Work order
Given the records below, would you repeat exactly the lines that begin at the one containing "serving post images." and end at the one containing "for closed posts.", inclusive?

Data supplied
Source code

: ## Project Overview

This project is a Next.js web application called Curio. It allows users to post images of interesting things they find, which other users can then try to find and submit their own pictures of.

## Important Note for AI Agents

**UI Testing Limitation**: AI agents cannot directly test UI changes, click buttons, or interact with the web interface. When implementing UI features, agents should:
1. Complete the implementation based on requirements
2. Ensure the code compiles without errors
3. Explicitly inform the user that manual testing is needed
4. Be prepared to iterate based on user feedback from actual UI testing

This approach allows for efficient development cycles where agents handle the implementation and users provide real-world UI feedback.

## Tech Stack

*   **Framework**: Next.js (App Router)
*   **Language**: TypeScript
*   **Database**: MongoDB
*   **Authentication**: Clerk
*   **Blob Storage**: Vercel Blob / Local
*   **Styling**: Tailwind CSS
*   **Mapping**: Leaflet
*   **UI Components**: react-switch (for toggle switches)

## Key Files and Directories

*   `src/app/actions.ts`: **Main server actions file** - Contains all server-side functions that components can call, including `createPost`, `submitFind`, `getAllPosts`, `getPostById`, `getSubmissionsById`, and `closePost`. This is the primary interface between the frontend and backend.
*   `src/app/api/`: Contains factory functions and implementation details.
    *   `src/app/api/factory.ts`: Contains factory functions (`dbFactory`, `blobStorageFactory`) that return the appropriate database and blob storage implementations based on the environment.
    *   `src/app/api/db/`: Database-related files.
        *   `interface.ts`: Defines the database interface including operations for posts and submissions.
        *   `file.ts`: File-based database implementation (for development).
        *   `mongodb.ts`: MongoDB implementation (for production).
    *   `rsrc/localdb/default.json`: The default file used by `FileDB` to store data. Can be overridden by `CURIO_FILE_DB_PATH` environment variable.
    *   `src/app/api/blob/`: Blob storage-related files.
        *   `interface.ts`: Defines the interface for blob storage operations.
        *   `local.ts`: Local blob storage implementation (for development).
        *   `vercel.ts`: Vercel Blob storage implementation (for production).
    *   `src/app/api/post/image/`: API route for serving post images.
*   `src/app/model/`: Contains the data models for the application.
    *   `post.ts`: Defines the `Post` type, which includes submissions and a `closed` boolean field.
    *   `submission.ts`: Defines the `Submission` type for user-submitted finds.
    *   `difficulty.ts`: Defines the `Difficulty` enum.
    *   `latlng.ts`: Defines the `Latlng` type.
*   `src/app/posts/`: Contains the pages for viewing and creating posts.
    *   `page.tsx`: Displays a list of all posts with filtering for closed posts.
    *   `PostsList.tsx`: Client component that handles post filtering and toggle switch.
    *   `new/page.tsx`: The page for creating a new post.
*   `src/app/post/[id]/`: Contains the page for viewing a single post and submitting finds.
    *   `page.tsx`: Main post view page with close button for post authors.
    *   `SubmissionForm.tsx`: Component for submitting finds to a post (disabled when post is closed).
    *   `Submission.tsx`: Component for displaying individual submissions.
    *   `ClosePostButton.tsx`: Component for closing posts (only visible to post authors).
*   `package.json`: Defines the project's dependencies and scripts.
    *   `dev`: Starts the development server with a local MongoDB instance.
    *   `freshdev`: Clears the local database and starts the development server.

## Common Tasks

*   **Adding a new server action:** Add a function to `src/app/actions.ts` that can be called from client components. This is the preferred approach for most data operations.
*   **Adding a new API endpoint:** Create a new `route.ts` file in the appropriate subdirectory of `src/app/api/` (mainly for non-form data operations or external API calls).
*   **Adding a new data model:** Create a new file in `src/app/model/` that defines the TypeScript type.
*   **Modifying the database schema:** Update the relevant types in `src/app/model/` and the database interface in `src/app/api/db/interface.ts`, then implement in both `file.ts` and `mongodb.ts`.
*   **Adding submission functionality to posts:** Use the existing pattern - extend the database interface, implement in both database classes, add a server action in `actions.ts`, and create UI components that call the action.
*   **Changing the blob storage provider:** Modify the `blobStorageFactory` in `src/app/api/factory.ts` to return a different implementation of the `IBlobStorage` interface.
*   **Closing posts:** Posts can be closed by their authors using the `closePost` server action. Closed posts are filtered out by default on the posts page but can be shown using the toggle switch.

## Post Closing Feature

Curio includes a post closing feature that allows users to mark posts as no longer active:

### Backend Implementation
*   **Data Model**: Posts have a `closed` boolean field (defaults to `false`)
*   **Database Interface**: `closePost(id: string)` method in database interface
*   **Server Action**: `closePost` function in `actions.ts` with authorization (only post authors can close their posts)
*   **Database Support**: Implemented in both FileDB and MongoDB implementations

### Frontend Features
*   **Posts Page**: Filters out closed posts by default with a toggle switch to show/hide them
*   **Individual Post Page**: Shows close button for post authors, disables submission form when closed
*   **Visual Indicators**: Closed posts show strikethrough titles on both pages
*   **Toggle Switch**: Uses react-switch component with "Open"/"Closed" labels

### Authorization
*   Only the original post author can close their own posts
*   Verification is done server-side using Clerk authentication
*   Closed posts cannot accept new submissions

Task response
    *   `src/app/api/post/image/`: API route for serving post images.
*   `src/app/model/`: Contains the data models for the application.
    *   `post.ts`: Defines the `Post` type, which includes submissions and a `closed` boolean field.
    *   `submission.ts`: Defines the `Submission` type for user-submitted finds.
    *   `difficulty.ts`: Defines the `Difficulty` enum.
    *   `latlng.ts`: Defines the `Latlng` type.
*   `src/app/posts/`: Contains the pages for viewing and creating posts.
    *   `page.tsx`: Displays a list of all posts with filtering for closed posts.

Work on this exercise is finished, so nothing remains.